Search code examples
pythoncsvnlpreadline

readline only print half of the results in a csv file


As titled, I have a csv file with 6 columns. For NLP processing I need to extract the 6th column(which is a review comment column) and transform it to a list of list of words using NLP.The code below is given by the instructor:

def read_twitter(fname):
    """ Read the given dataset into list and clean stop words. 
    
    Args: 
        fname (string): filename of Twitter Dataset
        
    Returns:
        list of list of words: we view each document as a list, including a list of all words 
    """
    twitter = []
    with open(fname,encoding="utf-8") as f:
        for line in f:
            tweet = f.readline().split(",")[5]
            
            # YOUR CLEANING CODE HERE
            #    - Clean tweet
            #    - Split into list words
            #    - Store list in twitter
            
    return twitter

Then we call the function read_twitter:

twitter = read_twitter('twitter.csv')

It should return some list of lists as required. However, with no codes added to the above part,I'm sure it should return an empty list.But it gives the following error:

IndexError Traceback (most recent call last) in

~\AppData\Local\Temp\ipykernel_15784\2512851317.py in read_twitter(fname)

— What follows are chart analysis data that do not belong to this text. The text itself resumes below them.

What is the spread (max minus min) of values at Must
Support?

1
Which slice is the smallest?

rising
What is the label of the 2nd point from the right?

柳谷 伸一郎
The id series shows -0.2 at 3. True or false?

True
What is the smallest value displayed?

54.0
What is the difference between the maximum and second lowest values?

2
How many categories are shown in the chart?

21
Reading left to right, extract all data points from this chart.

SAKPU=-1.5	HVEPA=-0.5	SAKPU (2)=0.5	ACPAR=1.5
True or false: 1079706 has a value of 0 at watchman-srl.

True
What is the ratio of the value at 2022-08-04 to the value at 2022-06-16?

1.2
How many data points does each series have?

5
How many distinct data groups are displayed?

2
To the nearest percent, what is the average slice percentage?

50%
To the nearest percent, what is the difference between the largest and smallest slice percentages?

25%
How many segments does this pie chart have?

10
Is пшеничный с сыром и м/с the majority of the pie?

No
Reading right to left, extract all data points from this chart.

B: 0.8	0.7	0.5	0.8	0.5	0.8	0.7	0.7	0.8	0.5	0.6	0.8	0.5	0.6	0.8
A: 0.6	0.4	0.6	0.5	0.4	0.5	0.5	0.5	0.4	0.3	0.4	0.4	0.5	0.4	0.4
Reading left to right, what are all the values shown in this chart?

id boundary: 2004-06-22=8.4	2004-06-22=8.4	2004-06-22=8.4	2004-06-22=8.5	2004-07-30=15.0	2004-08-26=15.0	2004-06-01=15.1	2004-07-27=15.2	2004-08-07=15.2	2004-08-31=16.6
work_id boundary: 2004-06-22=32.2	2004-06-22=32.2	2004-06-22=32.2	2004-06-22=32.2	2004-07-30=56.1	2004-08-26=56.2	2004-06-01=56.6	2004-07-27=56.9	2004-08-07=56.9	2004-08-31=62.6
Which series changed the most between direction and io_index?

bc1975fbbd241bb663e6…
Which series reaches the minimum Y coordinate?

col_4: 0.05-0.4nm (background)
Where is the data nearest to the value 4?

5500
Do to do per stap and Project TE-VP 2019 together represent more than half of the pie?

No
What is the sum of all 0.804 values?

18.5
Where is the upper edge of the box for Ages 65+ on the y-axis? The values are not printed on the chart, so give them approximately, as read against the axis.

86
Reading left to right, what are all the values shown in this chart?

 12         for line in f:

 13 

---> 14 tweet = f.readline().split(",")[5]

 15 

 16 

IndexError: list index out of range.

But when I tried to edit the above code and change it to:

def read_twitter(fname):
    """ Read the given dataset into list and clean stop words. 
    
    Args: 
        fname (string): filename of Twitter Dataset
        
    Returns:
        list of list of words: we view each document as a list, including a list of all words 
    """
    twitter = []
    with open(fname,encoding="utf-8") as f:
        for line in f:
            print(f.readline().split(",")[5])
            
    return twitter
twitter = read_twitter('twitter.csv')

It actually has the result but includes only half rows of the dataset. I am quite confused on how this readline() function is doing here and why it kept saying out of range. Any help will be appreciated.


Solution

  • You are skipping lines by combining a file iteration and readline. for line in f: iterates one line then tweet = f.readline().split(",")[5] reads the next. Just remove the readline.

    def read_twitter(fname):
        """ Read the given dataset into list and clean stop words. 
        
        Args: 
            fname (string): filename of Twitter Dataset
            
        Returns:
            list of list of words: we view each document as a list, including a list of all words 
        """
        twitter = []
        with open(fname,encoding="utf-8") as f:
            for line in f:
                tweet = line.split(",")[5]
                
                # YOUR CLEANING CODE HERE
                #    - Clean tweet
                #    - Split into list words
                #    - Store list in twitter
                
        return twitter